3 burly overprotective brothers vs some creepy stalker dude who shows up late at night like a coward? Those are odds that I'd totally put on the brother's side. Since the cops had already "Sorry, not much we can do"ed the sister, I'd happily be big brothering up and taking that confrontational risk.

(I'd also happily do it with barley plausibly denial "sporting equipment" in hand as well - 3 burly Scottish brothers carrying cricket bats vs one cowardly late night creepy stalker? And if ever needed I'd try on the "Why yes officer, we were all on our way back to our sister's house from a late night cricket practice when we discovered a man interfering with our sister's car!" line.)

As per the article, they definitely did call the police beforehand. Clearly the police had taken little, if any, action. It's hidden, but it's there: "my sister had already had a couple of police visits about the previous incidents".
What did they do besides doxing him and confronting him online that helped? None of their 'let's catch him' antics were helpful and were actually stupid.
They got a vehicle identified and a confession leading to an arrest. Did we read the same article?
The confession was online, and they already had the vehicle ID (written down initially and then confirmed on camera). Don't be patronizing please. Hiding out in the car did nothing that they couldn't have done with cameras, without risking violent confrontation and a high speed chase.
You asked "What did they do besides doxing him and confronting him online that helped?"

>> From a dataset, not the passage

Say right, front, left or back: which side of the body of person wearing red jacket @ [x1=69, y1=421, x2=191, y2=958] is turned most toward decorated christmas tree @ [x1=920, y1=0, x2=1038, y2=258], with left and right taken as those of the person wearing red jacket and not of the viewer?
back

> The confession was online

The confession was made possible via their "antics", because he knew he'd been caught. Without the experience of being cornered and having to escape, he'd have likely ignored the message as a fishing expedition.

> they already had the vehicle ID

Getting that was part of their "antics", yes.

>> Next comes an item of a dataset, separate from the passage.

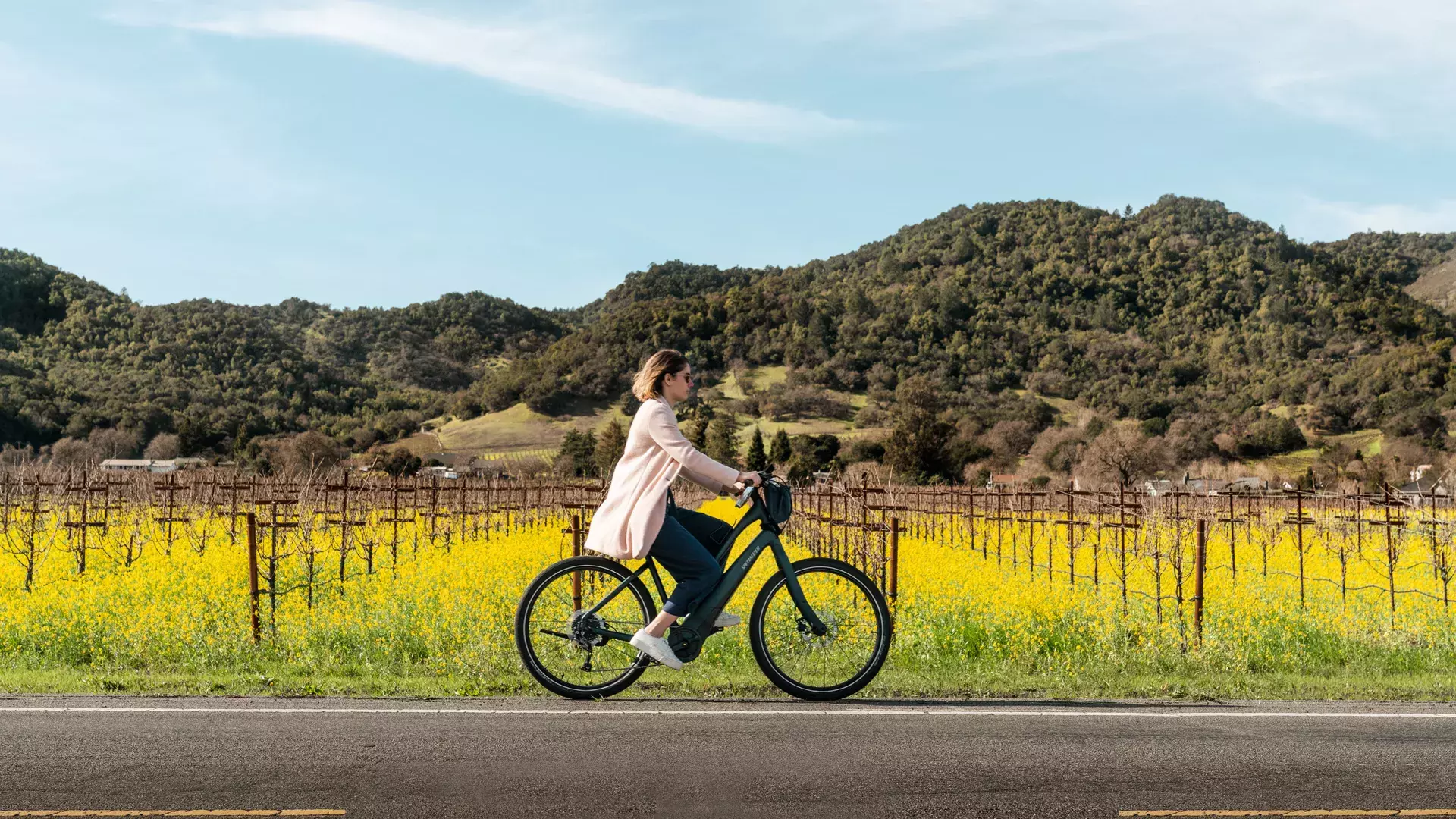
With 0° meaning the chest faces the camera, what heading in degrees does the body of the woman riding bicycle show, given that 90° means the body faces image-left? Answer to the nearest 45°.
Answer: approximately 270°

Identifying people who are committing crimes against your family isn't "doxing". Or: it is, and a good illustration of the uselessness of that term.
What do you think a restraining order would do, and against whom?

Car chase & citizens arrest is where we can argue lines were crossed, sure.

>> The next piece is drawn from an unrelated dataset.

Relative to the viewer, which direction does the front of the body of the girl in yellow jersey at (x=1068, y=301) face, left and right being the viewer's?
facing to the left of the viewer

But, the cops were not going to do a multi-night, multi-hour, multi-man surveillance operation to catch the guy in the act.

At the very least, the brothers needed to do this to collect evidence about who the guy was, and hand that over to the cops. Or contact him by phone/social media to let him know they know who he is and what he has been doing.

The problem with this is trusting that the situation won't escalate enough in between the time the police are contacted and they maybe collect enough evidence to come up with charges, and that when charged the suspect would actually be held pre-trial, actually found guilty, and actually sentenced to time in jail.

The path from "call police" to "bad guy caught" to "bad guy in jail" is non-linear.

The practical mechanisms to handle stalking like this are restraining orders and trespassing laws. Trespassing is the easier of the two to utilize. If it's your land, you can tell the police who's allowed on it. Once either of those things has been set up, the police can arrest the offender the next time he shows up.

Beyond that, move somewhere with a strong castle doctrine, where you can own a firearm.

This isn't a new problem for societies and there are good solutions, which have been eroded over time. If you can't shoot intruders in your house without consequence, you are living in a failing state. If the police can't be relied upon to keep repeat offenders away from you and your property, you are living in a failing state.

>> If you can't shoot intruders in your house without consequence, you are living in a failing state.

What nonsense. I live in Japan, where it is practically impossible to obtain a firearm. The same would be true for the OP in Scotland. Neither should be considered a failing state except under your ridiculous definition.